## Task prompt
Show each line of the data below that has the string "llegendes" in it.

## Records for this task
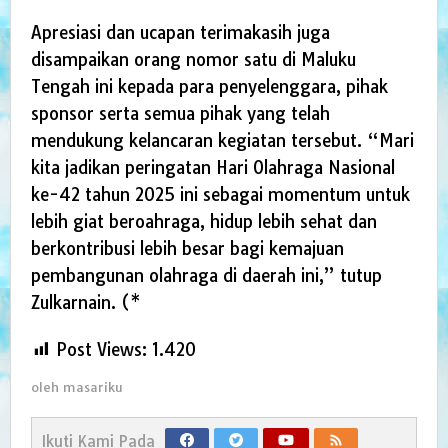
Apresiasi dan ucapan terimakasih juga
disampaikan orang nomor satu di Maluku
Tengah ini kepada para penyelenggara, pihak
sponsor serta semua pihak yang telah
mendukung kelancaran kegiatan tersebut. “Mari
kita jadikan peringatan Hari Olahraga Nasional
ke-42 tahun 2025 ini sebagai momentum untuk
lebih giat beroahraga, hidup lebih sehat dan
berkontribusi lebih besar bagi kemajuan
pembangunan olahraga di daerah ini,” tutup
Zulkarnain. (*
Post Views:
1.420
oleh
masariku
Ikuti Kami Pada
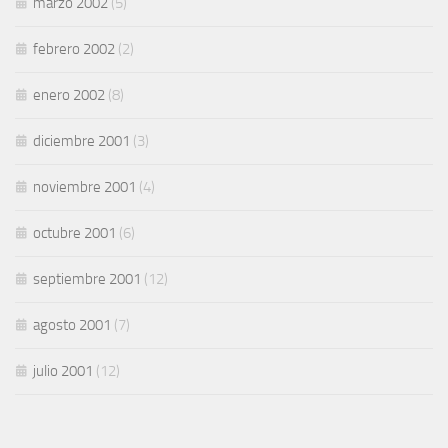
marzo 2002
(5)
febrero 2002
(2)
enero 2002
(8)
diciembre 2001
(3)
noviembre 2001
(4)
octubre 2001
(6)
septiembre 2001
(12)
agosto 2001
(7)
julio 2001
(12)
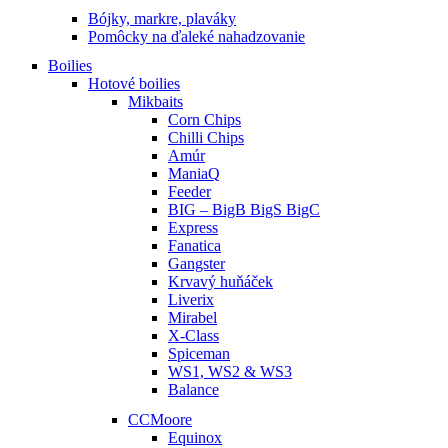
Bójky, markre, plaváky
Pomôcky na ďaleké nahadzovanie
Boilies
Hotové boilies
Mikbaits
Corn Chips
Chilli Chips
Amúr
ManiaQ
Feeder
BIG – BigB BigS BigC
Express
Fanatica
Gangster
Krvavý huňáček
Liverix
Mirabel
X-Class
Spiceman
WS1, WS2 & WS3
Balance
CCMoore
Equinox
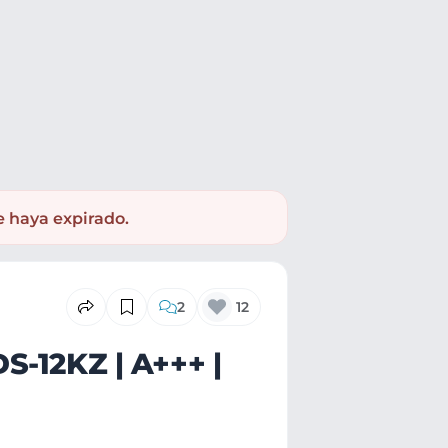
e haya expirado.
2
12
S-12KZ | A+++ |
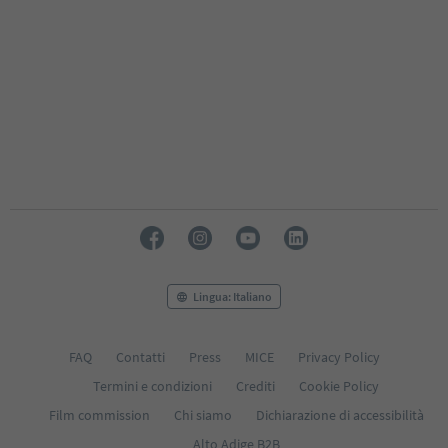
Lingua: Italiano
FAQ
Contatti
Press
MICE
Privacy Policy
Termini e condizioni
Crediti
Cookie Policy
Film commission
Chi siamo
Dichiarazione di accessibilità
Alto Adige B2B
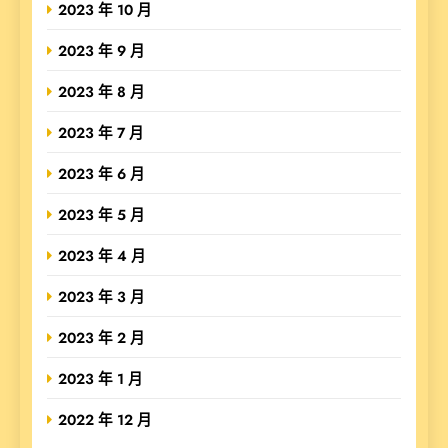
2023 年 10 月
2023 年 9 月
2023 年 8 月
2023 年 7 月
2023 年 6 月
2023 年 5 月
2023 年 4 月
2023 年 3 月
2023 年 2 月
2023 年 1 月
2022 年 12 月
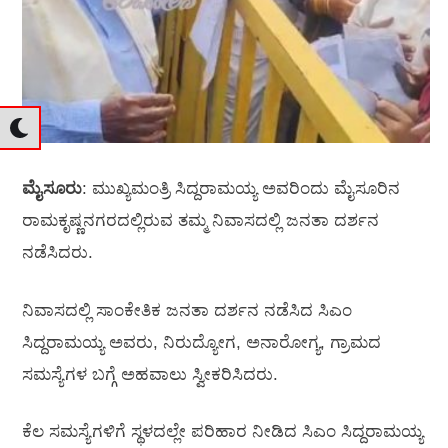
ಮೈಸೂರು
: ಮುಖ್ಯಮಂತ್ರಿ ಸಿದ್ದರಾಮಯ್ಯ ಅವರಿಂದು ಮೈಸೂರಿನ
ರಾಮಕೃಷ್ಣನಗರದಲ್ಲಿರುವ ತಮ್ಮ ನಿವಾಸದಲ್ಲಿ ಜನತಾ ದರ್ಶನ
ನಡೆಸಿದರು.
ನಿವಾಸದಲ್ಲಿ ಸಾಂಕೇತಿಕ ಜನತಾ ದರ್ಶನ ನಡೆಸಿದ ಸಿಎಂ
ಸಿದ್ದರಾಮಯ್ಯ ಅವರು, ನಿರುದ್ಯೋಗ, ಅನಾರೋಗ್ಯ, ಗ್ರಾಮದ
ಸಮಸ್ಯೆಗಳ ಬಗ್ಗೆ ಅಹವಾಲು ಸ್ವೀಕರಿಸಿದರು.
ಕೆಲ ಸಮಸ್ಯೆಗಳಿಗೆ ಸ್ಥಳದಲ್ಲೇ ಪರಿಹಾರ ನೀಡಿದ ಸಿಎಂ ಸಿದ್ದರಾಮಯ್ಯ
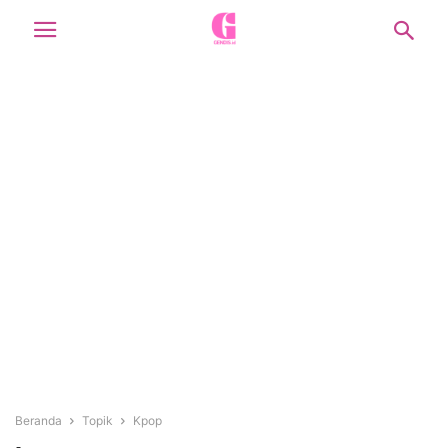
Beranda
Topik
Kpop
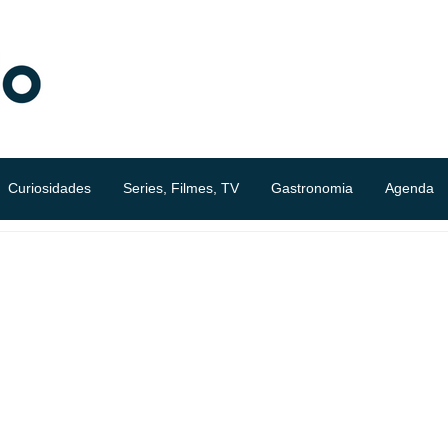
Curiosidades
Series, Filmes, TV
Gastronomia
Agenda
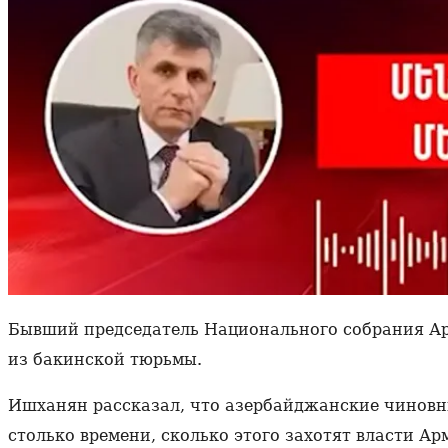
Бывший председатель Национального собрания А
из бакинской тюрьмы.
Ишханян рассказал, что азербайджанские чиновни
столько времени, сколько этого захотят власти Ар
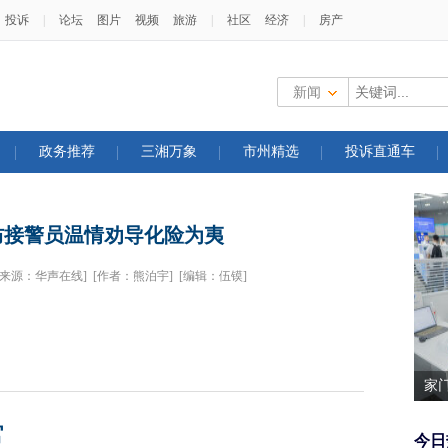
投诉
|
论坛
图片
视频
旅游
|
社区
经济
|
房产
新闻
政务推荐
三湘万象
市州精选
投诉直通车
防接警员温情劝导化险为夷
[来源：华声在线]
[作者：熊泊宇]
[编辑：伍镆]
家
官
今日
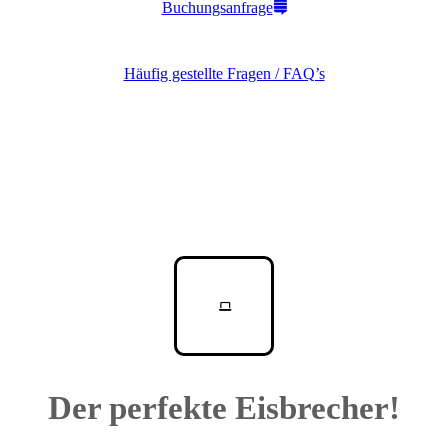
Buchungsanfrage
Häufig gestellte Fragen / FAQ’s
Der perfekte Eisbrecher!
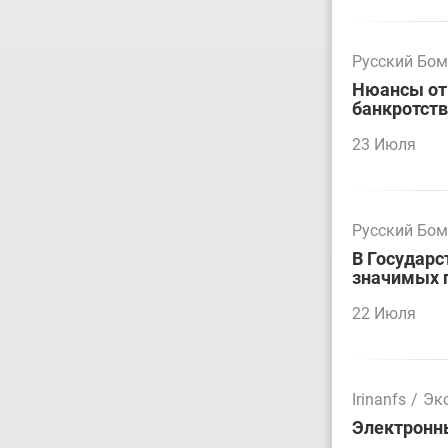
Русский Бо
Нюансы отм
банкротст
23 Июля
Русский Бо
В Государс
значимых 
22 Июля
Irinanfs
/
Эк
Электронн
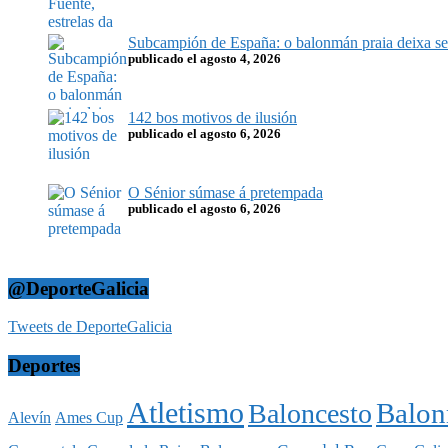
Subcampión de España: o balonmán praia deixa sel
publicado el agosto 4, 2026
142 bos motivos de ilusión
publicado el agosto 6, 2026
O Sénior súmase á pretempada
publicado el agosto 6, 2026
@DeporteGalicia
Tweets de DeporteGalicia
Deportes
Atletismo
Balo
Baloncesto
Alevín
Ames Cup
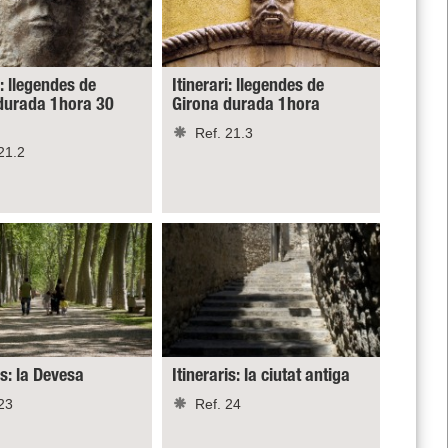
i: llegendes de
Itinerari: llegendes de
durada 1hora 30
Girona durada 1hora
Ref. 21.3
21.2
is: la Devesa
Itineraris: la ciutat antiga
23
Ref. 24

## Output of the task
i: llegendes de
Itinerari: llegendes de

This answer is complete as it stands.